15 abril 2012

Puxado a ferros

Mas que raio de coisa é essa que te incomoda? Que te apoquenta? Que te não deixa estar quieto sentado à mesa?
Mas que coisa é essa que tens presa na garganta, que se te enrola no estômago e não te deixa comer?
Poque não a mandas embora, porque não a enrolas num saco de plástico e a despejas no contentor do lixo?
Não julgues que a vida é sempre assim, até as crianças sabem que a realidade é mutável. Até um cão sabe que a fome que sente agora será tarde ou cedo satisfeita, nem que para isso seja necessária a morte.
Qual é o problema da morte? Porque te encolhes e fazes esgares de repugnância quando sabes que esse é o teu inevitável destino?
É a morte que te não deixa descansar. É ela que se aninha no teu peito à noite quando te deitas e o sono não chega. Quando te levantas na madrugada, bebes água e fumas um cigarro, regressas à cama e ela continua lá, a fazer de conta que é a fronha da tua almofada.
É a morte, ou a ideia da morte, ou a inevitabilidade da morte. A tua ou a dos outros? Se a dos outros, que outros? Que outros podem merecer o teu desassossego, a tua noite em branco, as tuas olheiras negras e profundas, a tua falta de paciência, a tua irritabilidade, a tua infelicidade?
Porque não páras quieto e dás um estalo a ti próprio? Magoavas-te menos, garanto.
Aquilo que os outros são não é uma promessa.

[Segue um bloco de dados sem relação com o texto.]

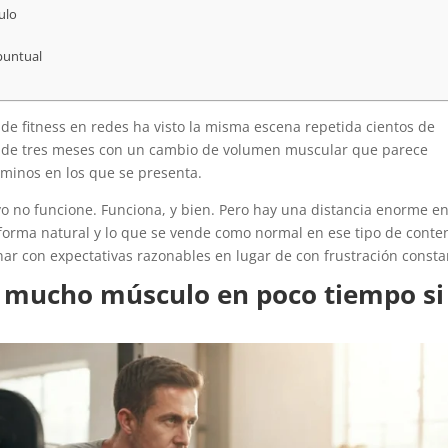
ulo
puntual
e fitness en redes ha visto la misma escena repetida cientos de
n de tres meses con un cambio de volumen muscular que parece
érminos en los que se presenta.
vo no funcione. Funciona, y bien. Pero hay una distancia enorme e
orma natural y lo que se vende como normal en ese tipo de conte
nar con expectativas razonables en lugar de con frustración consta
 mucho músculo en poco tiempo si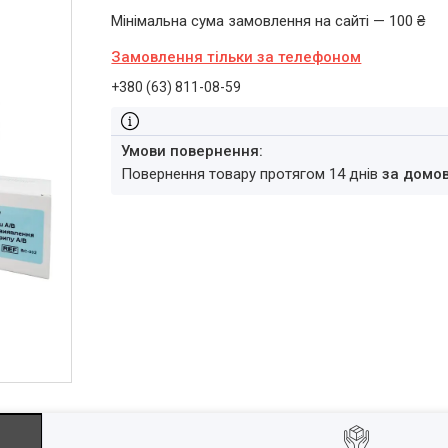
Мінімальна сума замовлення на сайті — 100 ₴
Замовлення тільки за телефоном
+380 (63) 811-08-59
повернення товару протягом 14 днів
за домо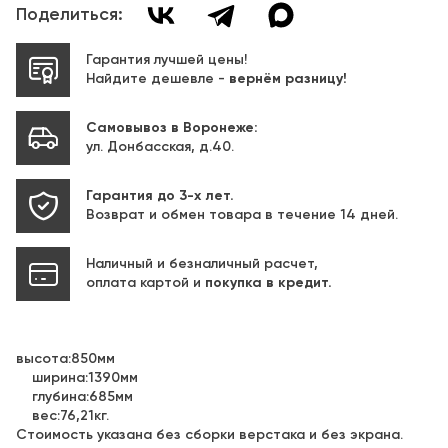
Поделиться:
Гарантия лучшей цены!
Найдите дешевле -
вернём разницу!
Самовывоз в Воронеже:
ул. Донбасская, д.40.
Гарантия до 3-х лет.
Возврат и обмен товара в течение 14 дней.
Наличный и безналичный расчет,
оплата картой и
покупка в кредит.
высота:850мм
ширина:1390мм
глубина:685мм
вес:76,21кг.
Стоимость указана без сборки верстака и без экрана.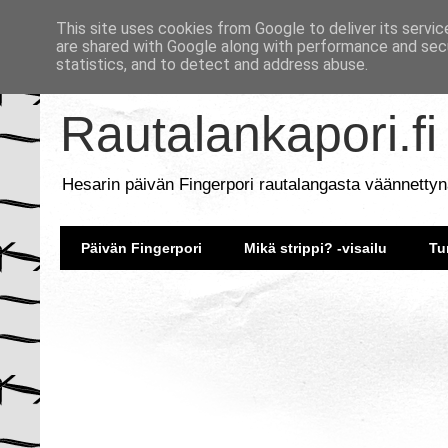
This site uses cookies from Google to deliver its servic
are shared with Google along with performance and secu
statistics, and to detect and address abuse.
Rautalankapori.fi
Hesarin päivän Fingerpori rautalangasta väännettyn
Päivän Fingerpori
Mikä strippi? -visailu
Tu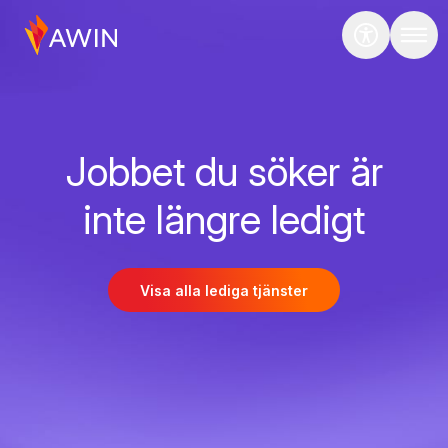
Jobbet du söker är
inte längre ledigt
Visa alla lediga tjänster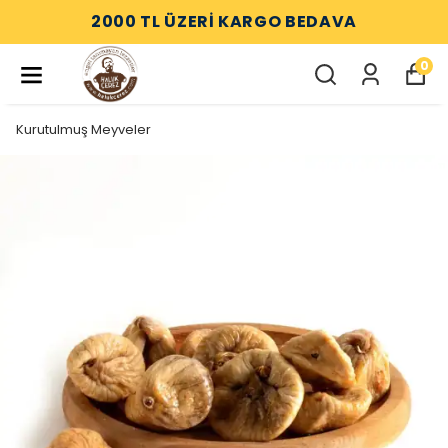
2000 TL ÜZERİ KARGO BEDAVA
0
Kurutulmuş Meyveler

Anda, não deixes que seja essa mentira a moldar os teus dias, não te deixes chegar a velho só para descobrires que nada disso importa.
Anda, esbofeteia-te se for preciso, aceita de uma vez por todas que há pessoas que podes amar profundamente, das quais nunca te vais esquecer, que vão estar sempre enroladas no teu coração, mas que não vão permanecer na tua vida. É a ordem natural das coisas, é assim que o mundo continua a girar e a fazer sentido.
Existem palavras que esgotam, que de tanto as dizermos ou pensarmos, nos deixam exaustos, doentes dentro.
No inicio há uma palavra que vai ser boa, que vai ser quente como uma tarde de Verão, que te vai arrepiar e parecer lamber o corpo. Depois ela vai repetir-se, repetir-se, repetir-se até que te doa.
Aceita-a. É uma palavra com suspiros lá dentro, e só a vais conhecer quando dela sairem lágrimas, quando dela saírem bafios cinzentos de mais noites de insónia. Depois de conheceres essa palavra, de a dizeres, de a repetires, de a sofreres, repara, como a morte é secundária, como a morte é um acaso, como a morte, essa mesma que te deixa em rebuliço, é uma tremenda e ridicula estupidez.
Amo-te. Não esqueças, repete-a até que doa.